Filmex Wraps With Revolution of Our Times Screening

The Tokyo Filmex festival wrapped up on Sunday with a prize ceremony and the surprise screening of “Revolution of Our Times,” a documentary about the pro-democracy movement in Hong Kong.

Filmex and the Tokyo International Film Festival have been largely cooperative events in the past two years. TIFF will come to a close with its own prize ceremony on Monday evening.

The Filmex first prize was awarded jointly to “Anatomy of Time,” directed by Thailand’s Jakrawal Nilthamrong, and to “What Do We See When We Look at the Sky?,” directed by Georgia’s Aleksandre Koberidze. Each wins a cash prize of JPY500,000 ($4,400).

The competition jury described “Anatomy” as “a suddenly cruel and violent sequence of characters past and present in which different layers of time are intertwined in a fascinating and challenging way.” Of “Sky” the jury said it was “a beautiful portrait of the city of Kutaisi [in which] the camera gives an equal look to people, animals, trees, gutters and everything else that exists.” “Sky” also won the student jury prize.

A separate audience award went to “Wheel of Fortune and Fantasy,” directed by Hamaguchi Ryusuke. The film has been a major hit on the international festival circuit since its Silver Bear win at the Berlin festival in March. It had been the opening film of Filmex and will have its commercial release later this year in Japan.
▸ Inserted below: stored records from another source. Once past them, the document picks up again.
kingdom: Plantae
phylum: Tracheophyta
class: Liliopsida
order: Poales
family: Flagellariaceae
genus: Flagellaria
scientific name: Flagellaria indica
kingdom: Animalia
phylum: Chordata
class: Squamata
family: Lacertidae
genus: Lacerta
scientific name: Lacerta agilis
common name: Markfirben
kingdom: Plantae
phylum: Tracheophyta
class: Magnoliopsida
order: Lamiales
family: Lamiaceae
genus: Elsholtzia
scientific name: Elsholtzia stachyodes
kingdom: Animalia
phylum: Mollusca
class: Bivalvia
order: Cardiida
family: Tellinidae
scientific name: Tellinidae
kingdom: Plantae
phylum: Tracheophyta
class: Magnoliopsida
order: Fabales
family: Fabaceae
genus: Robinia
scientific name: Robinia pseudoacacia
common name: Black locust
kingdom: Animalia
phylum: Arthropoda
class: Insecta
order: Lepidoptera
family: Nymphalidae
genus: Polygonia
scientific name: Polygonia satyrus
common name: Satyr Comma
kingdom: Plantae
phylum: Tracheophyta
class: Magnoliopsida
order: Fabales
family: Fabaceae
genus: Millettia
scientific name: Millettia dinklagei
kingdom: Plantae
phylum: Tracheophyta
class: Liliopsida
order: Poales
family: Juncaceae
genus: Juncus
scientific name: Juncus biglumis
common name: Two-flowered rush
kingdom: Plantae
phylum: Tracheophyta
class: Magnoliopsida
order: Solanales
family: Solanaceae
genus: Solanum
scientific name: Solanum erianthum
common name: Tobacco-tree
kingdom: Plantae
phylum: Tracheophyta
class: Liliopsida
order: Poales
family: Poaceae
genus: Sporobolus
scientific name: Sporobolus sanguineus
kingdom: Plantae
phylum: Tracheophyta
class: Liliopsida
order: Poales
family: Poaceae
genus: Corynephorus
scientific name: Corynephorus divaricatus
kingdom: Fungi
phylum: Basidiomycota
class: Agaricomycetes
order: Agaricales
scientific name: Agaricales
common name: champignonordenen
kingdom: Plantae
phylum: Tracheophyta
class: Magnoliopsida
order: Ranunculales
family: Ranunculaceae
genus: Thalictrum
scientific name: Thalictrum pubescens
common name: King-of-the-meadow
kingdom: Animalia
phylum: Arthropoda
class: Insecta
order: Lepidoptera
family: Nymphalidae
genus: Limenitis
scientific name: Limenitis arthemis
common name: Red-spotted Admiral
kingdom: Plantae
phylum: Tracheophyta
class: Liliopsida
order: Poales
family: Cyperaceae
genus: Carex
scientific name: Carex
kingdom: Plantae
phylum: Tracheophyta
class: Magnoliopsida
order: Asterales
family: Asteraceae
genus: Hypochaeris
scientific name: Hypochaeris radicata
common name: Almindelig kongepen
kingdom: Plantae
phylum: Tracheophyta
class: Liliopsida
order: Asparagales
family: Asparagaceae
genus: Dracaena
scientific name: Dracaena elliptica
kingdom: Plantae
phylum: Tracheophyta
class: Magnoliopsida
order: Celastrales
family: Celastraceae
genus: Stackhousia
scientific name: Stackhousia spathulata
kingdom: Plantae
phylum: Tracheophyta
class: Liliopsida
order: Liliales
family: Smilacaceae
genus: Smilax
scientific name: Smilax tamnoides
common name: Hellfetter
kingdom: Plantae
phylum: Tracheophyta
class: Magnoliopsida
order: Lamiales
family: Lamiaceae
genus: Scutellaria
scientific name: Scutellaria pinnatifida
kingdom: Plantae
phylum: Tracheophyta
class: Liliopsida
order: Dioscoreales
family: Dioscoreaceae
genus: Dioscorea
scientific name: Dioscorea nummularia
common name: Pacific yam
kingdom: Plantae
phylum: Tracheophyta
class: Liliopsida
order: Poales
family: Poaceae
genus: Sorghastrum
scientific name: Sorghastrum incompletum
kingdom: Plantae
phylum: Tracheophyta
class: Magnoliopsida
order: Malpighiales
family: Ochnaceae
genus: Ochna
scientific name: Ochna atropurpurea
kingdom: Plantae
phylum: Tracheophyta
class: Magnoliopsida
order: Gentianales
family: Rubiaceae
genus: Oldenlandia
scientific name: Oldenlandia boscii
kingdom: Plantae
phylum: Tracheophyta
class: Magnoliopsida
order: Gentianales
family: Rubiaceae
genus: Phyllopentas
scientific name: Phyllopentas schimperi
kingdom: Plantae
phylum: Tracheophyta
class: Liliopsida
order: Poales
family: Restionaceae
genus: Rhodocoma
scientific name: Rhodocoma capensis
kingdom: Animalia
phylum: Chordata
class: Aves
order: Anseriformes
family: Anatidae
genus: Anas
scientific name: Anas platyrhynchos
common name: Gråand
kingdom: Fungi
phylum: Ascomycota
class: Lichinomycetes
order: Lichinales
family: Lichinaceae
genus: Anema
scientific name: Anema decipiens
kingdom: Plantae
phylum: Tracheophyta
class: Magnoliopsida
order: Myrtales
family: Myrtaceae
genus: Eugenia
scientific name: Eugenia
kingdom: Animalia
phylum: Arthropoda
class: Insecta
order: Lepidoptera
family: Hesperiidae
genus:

“Revolution of our Times” had its world premiere in July in Cannes, where the festival deliberately delayed announcing its programming in order to minimize the chance of political blowback from the Chinese government. The Filmex organizers used the same approach and only announced the “Revolution” screening on Saturday, one day before the event. Unconfirmed local sources report that Filmex quickly sold some 700 tickets for the screening.

“Revolution” was filmed by Kiwi Chow during more than a year of civil unrest in Hong Kong that followed the city government’s attempt to pass a law that would allow extradition to mainland China. The government action sparked massive peaceful protests, followed by several months of civil disobedience and on-street violence. This in turn was met by unprecedented military-style tactics on the part of Hong Kong police, an aggressive prosecution policy by the government and the imposition by Beijing of a National Security Law.

Chow has since sold all his right and all materials connected with the film in order to minimize his risk of prosecution. A new film censorship law introduced in Hong Kong last week makes it unlikely that “Revolution” will be allowed to screen in the city where it was made.